DRESS is also known as Drug-induced Hypersensitivity Syndrome (DIHS).

26
Q

What is the typical time frame for the onset of DRESS after drug initiation?

A

DRESS typically occurs 2 to 6 weeks after the initiation of the offending drug, which is later than other drug reactions.

27
Q

What are the hallmark clinical features of DRESS?

A

Hallmark features include a skin eruption, fever (85% of cases), lymphadenopathy, arthralgias, and multi-organ involvement, such as liver and kidney involvement. Peripheral eosinophilia (>1500 absolute eosinophils) is also a common feature.

28
Q

What is the characteristic triad of DRESS?

A

The characteristic triad of DRESS includes (1) skin eruptions, (2) hematologic abnormalities (such as hypereosinophilia and atypical lymphocytes/mononucleosis), and (3) one or multiple organ involvement.

29
Q

How does the skin eruption in DRESS typically present?

A

The rash typically starts on the face and upper trunk/extremities as a morbilliform eruption and becomes edematous, with facial edema being a classic early clue.
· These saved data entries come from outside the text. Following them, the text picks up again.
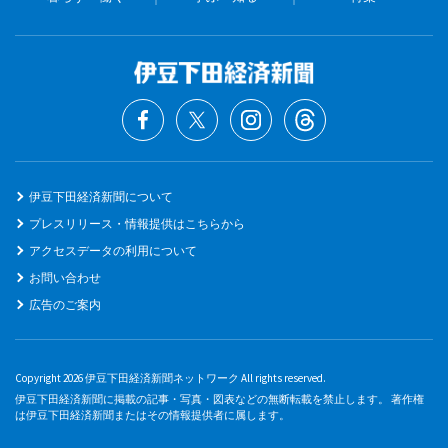
伊豆下田経済新聞について
プレスリリース・情報提供はこちらから
アクセスデータの利用について
お問い合わせ
広告のご案内
Copyright 2026 伊豆下田経済新聞ネットワーク All rights reserved.
伊豆下田経済新聞に掲載の記事・写真・図表などの無断転載を禁止します。 著作権
は伊豆下田経済新聞またはその情報提供者に属します。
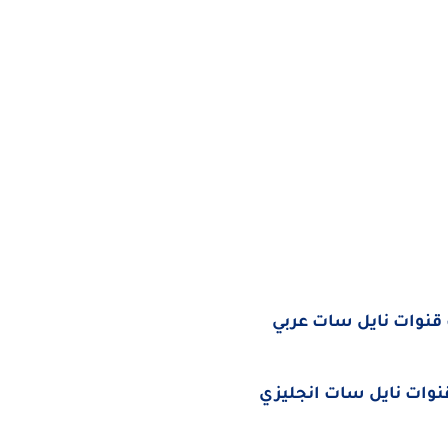
قنوات نايل سات عربي
وات نايل سات انجليزي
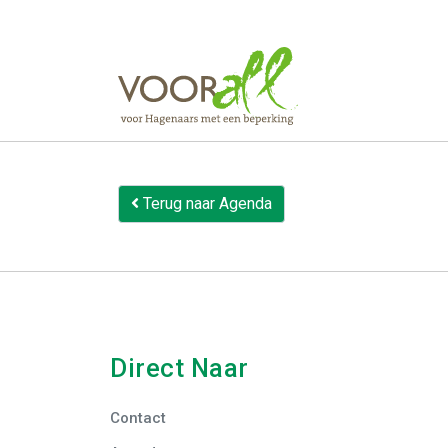
12 oktober 20
Een dag waa
gevolgen daa
Terug naar Agenda
Direct Naar
Contact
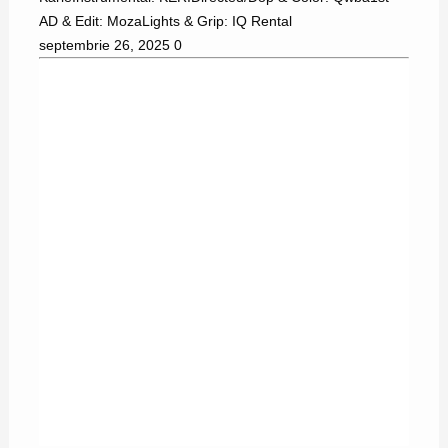
AD & Edit: MozaLights & Grip: IQ Rental
septembrie 26, 2025
0
15/08/2025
Follicular accentuation, tense vesicles/bullae, pustules, and purpuric lesions may also be present.

30
Q

What is the management strategy for DRESS?

A

Early withdrawal of the offending drug is essential, but may not be sufficient for full recovery. In milder cases, high-potency topical corticosteroids may be helpful, while systemic corticosteroids are recommended for severe cases.

31
Q

What is Acute Generalized Exanthematous Pustulosis (AGEP)?

A

AGEP is an acute, febrile pustular drug eruption that often mimics pustular psoriasis and is characterized by the sudden appearance of sterile pustules on a background of edematous erythema.

32
Q

Which drugs are most commonly associated with AGEP?

A

The most common drugs associated with AGEP include β-lactam antibiotics (penicillins and cephalosporins), macrolide antibiotics, calcium channel blockers, and antimalarials.

33
Q

What is the typical clinical presentation of AGEP?

A

AGEP typically presents with a high fever occurring the same day as the rash onset, followed by numerous small, non-follicular, sterile pustules within large areas of edematous erythema. The eruption often begins on the face or intertriginous zones such as the axillae and groin. Additional findings in AGEP may include facial and hand edema, purpura, vesicles, bullae, erythema multiforme-like lesions, and mucous membrane involvement.

34
Q

What is the typical course of AGEP lesions?

A

AGEP lesions usually last 1-2 weeks, followed by superficial desquamation.

35
Q

How is AGEP managed?

A

Management of AGEP involves stopping the causative drug, providing supportive therapy, and using topical steroids and antipyretics to manage symptoms.